Encryption

NodeLoom uses AES-256-GCM encryption to protect credentials, OAuth secrets, and other sensitive data at rest. This page covers the encryption architecture, key management, and important operational considerations.

Encryption Algorithm

All sensitive data stored in the database is encrypted using AES-256-GCM (Advanced Encryption Standard with 256-bit keys in Galois/Counter Mode). GCM provides both confidentiality and authenticity -- encrypted data cannot be read or tampered with without the correct key.

PropertyValue
AlgorithmAES-256-GCM
Key size256 bits (32 bytes minimum)
IV/NonceRandomly generated per encryption
Authentication tagIncluded for tamper detection
Encrypted data typesCredentials, OAuth client secrets, SCIM bearer tokens

APP_ENCRYPTION_KEY

The encryption key is provided via the APP_ENCRYPTION_KEY environment variable. This key must be at least 32 characters long and should be a cryptographically random string.

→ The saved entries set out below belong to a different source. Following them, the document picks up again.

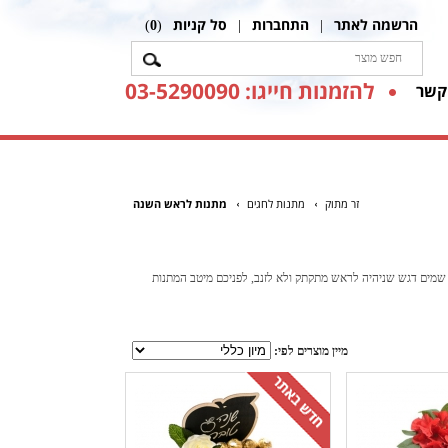
הרשמה לאתר
התחברות
סל קניות
)
0
(
|
|
להזמנות חייגו: 03-5290090
קשר
זר מתוק
מתנות לחגים
מתנות לראש השנה
ק שמים דגש שניהיה לראש מתקתק ולא לזנב, לפניכם מיטב המתנות
מיין מוצרים לפי:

Setting the encryption key
# Generate a secure random key
openssl rand -base64 48

# Set it in your environment
export APP_ENCRYPTION_KEY="your-cryptographically-random-key-here-min-32-chars"

Keep this key safe

The encryption key is the master secret for all credential data in NodeLoom. If you lose this key, all encrypted credentials become permanently unreadable. Store it in a secure secrets manager (e.g., AWS Secrets Manager, HashiCorp Vault, or your cloud provider's KMS).

Weak Key Detection

In production mode, NodeLoom validates the encryption key at startup and rejects keys that match common insecure patterns such as placeholder values, trivially guessable strings, and keys copied from documentation. Always use a cryptographically random key generated with openssl rand -base64 48.

Best practice

Always use a cryptographically random key in all environments, including development. This ensures consistent behavior and prevents accidental deployment of weak keys to production.

What Is Encrypted

The following data is encrypted at rest in the database:

Data TypeDescription
CredentialsAll credential values (API keys, passwords, access tokens, etc.) stored via the credential management system.
OAuth client secretsClient secrets for OAuth 2.0 integrations configured in the workspace.
SCIM bearer tokensTokens used for SCIM 2.0 provisioning with identity providers.

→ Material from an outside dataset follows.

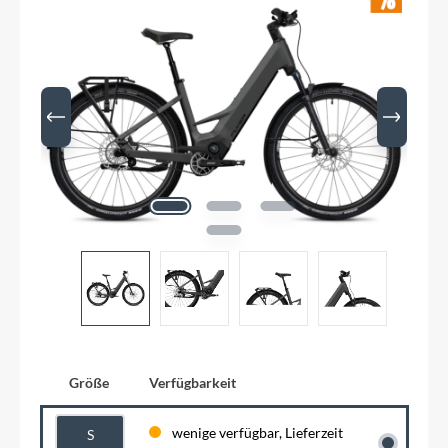
Größe
Verfügbarkeit
wenige verfügbar, Lieferzeit
S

Non-sensitive data such as workflow definitions, node configurations, user profiles, and execution logs are stored unencrypted for performance and queryability.

Session Security

User authentication tokens are stored in secure, httpOnly cookies. This approach prevents client-side JavaScript from accessing the token, mitigating XSS-based token theft.

  • httpOnly: The cookie cannot be read by JavaScript, only sent automatically by the browser.
  • Secure: The cookie is only transmitted over HTTPS connections.
  • SameSite: Configured to prevent CSRF attacks by restricting cross-origin cookie transmission.

Changing the Encryption Key

If you need to change the encryption key (for example, due to a suspected compromise), be aware of the following critical implications:

Existing credentials become unreadable

Changing the APP_ENCRYPTION_KEY environment variable without migrating existing data will make all previously encrypted credentials permanently unreadable. Follow the manual rotation procedure below to safely change the key.

To safely rotate the encryption key:

  1. Export all credentials using the current key (via the API or dashboard export).
  2. Update the APP_ENCRYPTION_KEY environment variable to the new key.
  3. Restart the NodeLoom backend.
  4. Re-import all credentials. They will be encrypted with the new key.

Plan ahead

Document your key rotation procedure and test it in a staging environment before performing it in production. Ensure all team members who manage credentials are notified before the rotation.